Esas No: 2015/4948
Karar No: 2015/9086
Karar Tarihi: 26.10.2015
Hakaret - Yargıtay 18. Ceza Dairesi 2015/4948 Esas 2015/9086 Karar Sayılı İlamı
"İçtihat Metni"
Tebliğname No : 4 - 2013/208437
MAHKEMESİ : İzmir(Kapatılan) 4. Sulh Ceza Mahkemesi
TARİHİ : 08/05/2013
NUMARASI : 2011/1365 (E) ve 2013/597 (K)
SUÇ : Hakaret
Yerel Mahkemece verilen hüküm temyiz edilmekle, başvurunun süresi ve kararın niteliği ile suç tarihine göre dosya görüşüldü:
Temyiz isteğinin reddi nedenleri bulunmadığından işin esasına geçildi.
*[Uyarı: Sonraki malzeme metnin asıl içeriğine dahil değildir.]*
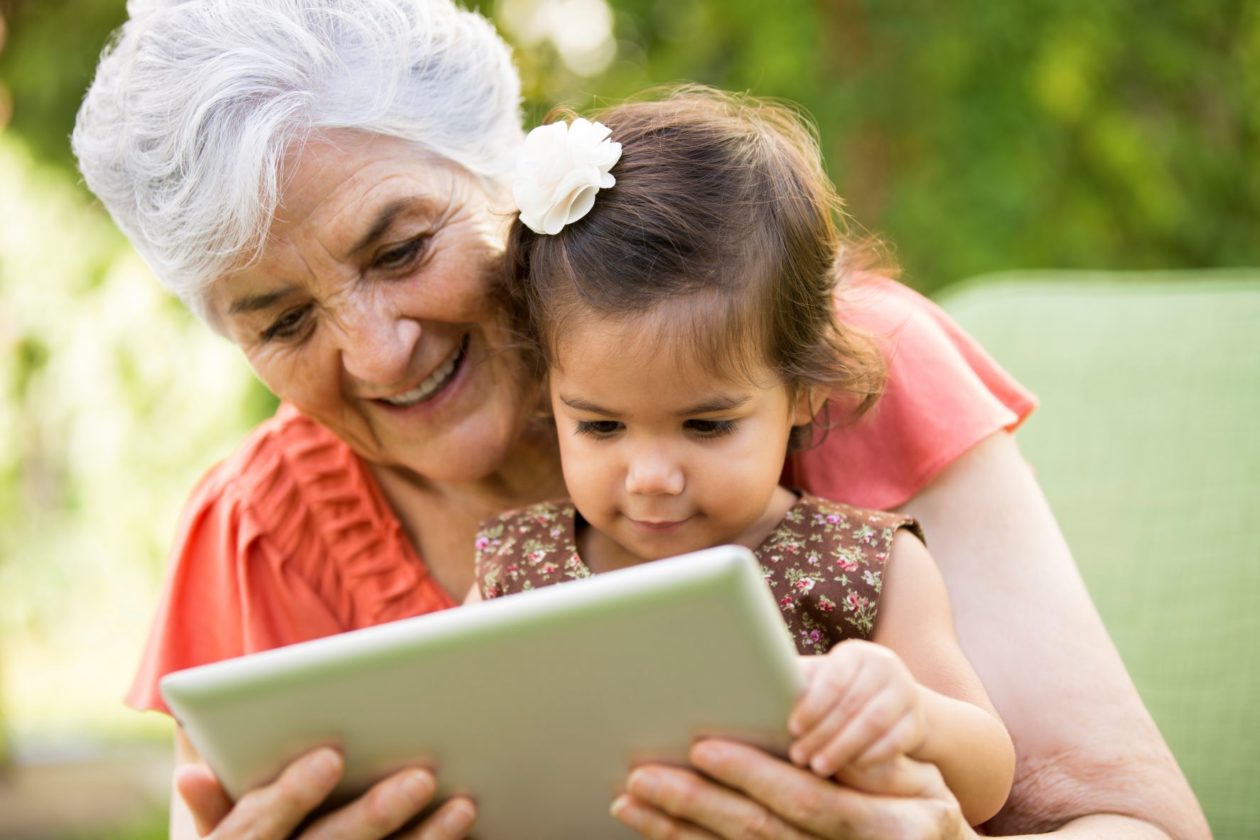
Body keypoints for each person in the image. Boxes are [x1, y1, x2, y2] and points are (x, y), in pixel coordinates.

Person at [71, 1, 1208, 838]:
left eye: (403, 248)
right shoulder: (259, 538)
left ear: (508, 179)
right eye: (279, 322)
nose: (377, 349)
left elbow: (1135, 823)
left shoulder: (850, 367)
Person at [474, 91, 1016, 826]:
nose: (652, 477)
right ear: (550, 392)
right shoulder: (515, 573)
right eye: (601, 427)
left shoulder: (860, 567)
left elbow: (988, 780)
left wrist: (906, 709)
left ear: (804, 390)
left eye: (705, 425)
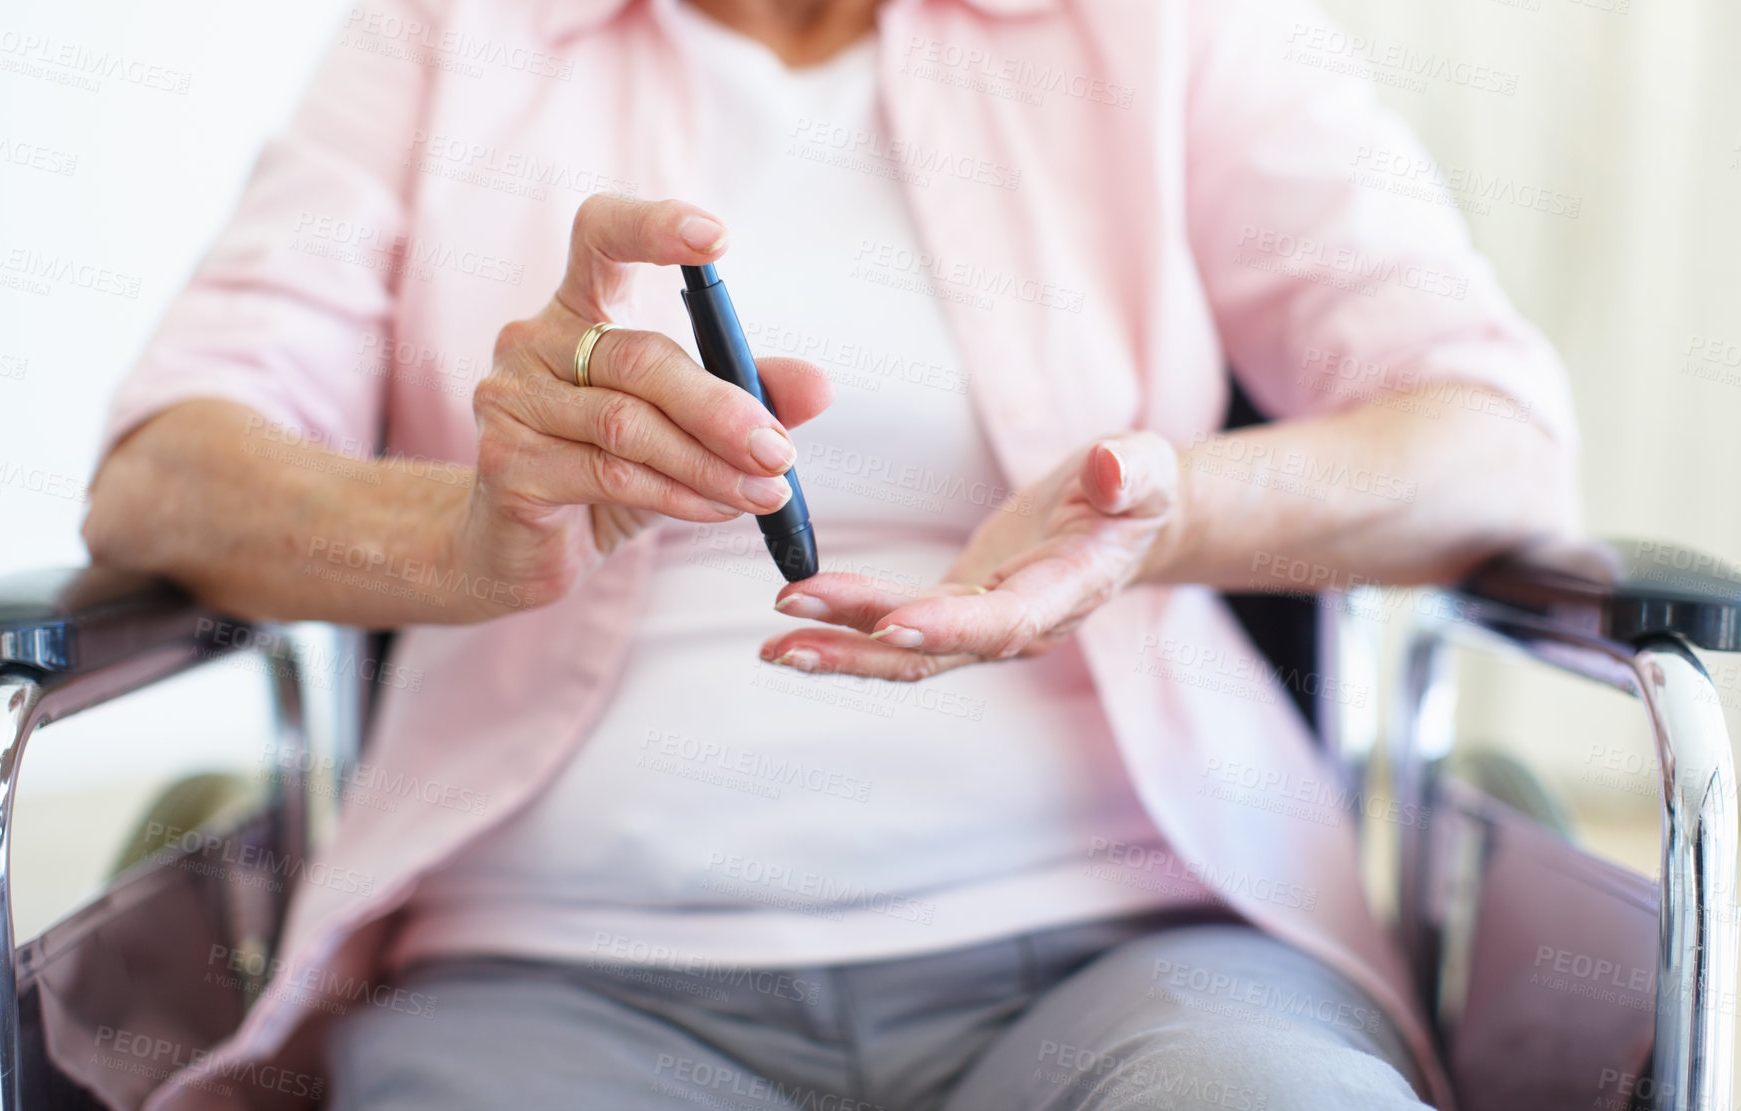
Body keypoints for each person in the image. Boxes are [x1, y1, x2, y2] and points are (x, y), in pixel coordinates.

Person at [82, 0, 1579, 1107]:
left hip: (1138, 950)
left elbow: (1496, 442)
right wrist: (468, 537)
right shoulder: (450, 37)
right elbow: (160, 480)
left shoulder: (1163, 29)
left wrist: (1158, 511)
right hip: (552, 984)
Vicdani kanının oluştuğu duruşma sürecini yansıtan tutanaklar, belgeler ve gerekçe içeriğine göre yapılan incelemede başkaca nedenler yerinde görülmemiştir.
Ancak;
1- Hakaret fiillerinin cezalandırılmasıyla korunan hukuki değer, kişilerin onur, şeref ve saygınlığı olup, bu suçun oluşabilmesi için, davranışın kişiyi küçük düşürmeye matuf olarak gerçekleşmesi gerekmektedir. Bir hareketin tahkir edici olup olmadığı bazı durumlarda nispi olup, zamana, yere ve duruma göre değişebilmektedir. Kamu görevlileri veya sivil vatandaşa yönelik her türlü ağır eleştiri veya rahatsız edici sözlerin hakaret suçu bağlamında değerlendirilmemesi, sözlerin açıkça, onur, şeref, ve saygınlığı rencide edebilecek nitelikte somut bir fiil veya olgu isnadını veya sövmek fiilini oluşturması gerekmektedir. Olay günü sanığın, çocuğunu getirdiği hastanede tartıştığı mağdur doktora söylediği kabul edilen "sen ilk önce sakalını kes lan" şeklinde ve kaba hitap tarzı niteliğindeki sözlerin, mağdurun onur, şeref ve saygınlığını rencide edici boyutta olmaması nedeniyle hakaret suçunun unsurlarının oluşmadığı gözetilmeden, mahkumiyet kararı verilmesi,
2)Kabule göre ise;
a)Suç ve ceza arasında orantılılık ceza hukukunun temel ilkelerinden biridir. Buna göre bir suç nedeniyle uygulanacak yaptırımın failin fiili ile orantılı olması, hak ve nesafet sınırları içerisinde takdir edilmesi gerekir. Bu ilke hapis ve adli para cezasının seçimlik olarak belirlendiği ceza maddelerinde de geçerli olup, bu maddelerin uygulanması gereken durumlarda hapis cezasının tercih edilmesi için fiilin belirli bir ağırlıkta olması zorunludur. Ceza hukukunun bir diğer ilkesi de ceza kurallarının uygulanmasına ilişkin gerekçelerin açık, anlaşılır olması ve ayrıntılı olgulara dayanmasıdır. Bunun en önemli nedeni, cezanın hakkaniyete uygun olarak verildiği konusunda toplum nazarında genel bir tereddütün ortaya çıkmasını önlemek, bu şekilde toplumdaki adalet duygusunu geliştirmektir. Bu bağlamda sanığın mağdur doktora yukarıda belirtilen sözlerinden ibaret eylemi nedeniyle adli para cezası yerine hapis cezasının tercih edilmesine ilişkin gerekçeler somut olgularla gösterilip açıklanmadan karar verilmesi,
b)Kısa süreli hapis cezası ertelenen sanık hakkında, TCK"nın 53. maddesinin (4) numaralı fıkrasına aykırı olarak, aynı maddenin (1) numaralı fıkrasında yazılı hak yoksunluklarının uygulanmasına karar verilmesi,
Kanuna aykırı ve sanık Ö.. U.. müdafiinin temyiz nedenleri yerinde görüldüğünden, tebliğnameye uygun olarak, HÜKMÜN BOZULMASINA, yargılamanın bozma öncesi aşamadan başlayarak sürdürülüp sonuçlandırılmak üzere dosyanın esas/hüküm mahkemesine gönderilmesine, 26/10/2015 tarihinde oybirliğiyle karar verildi.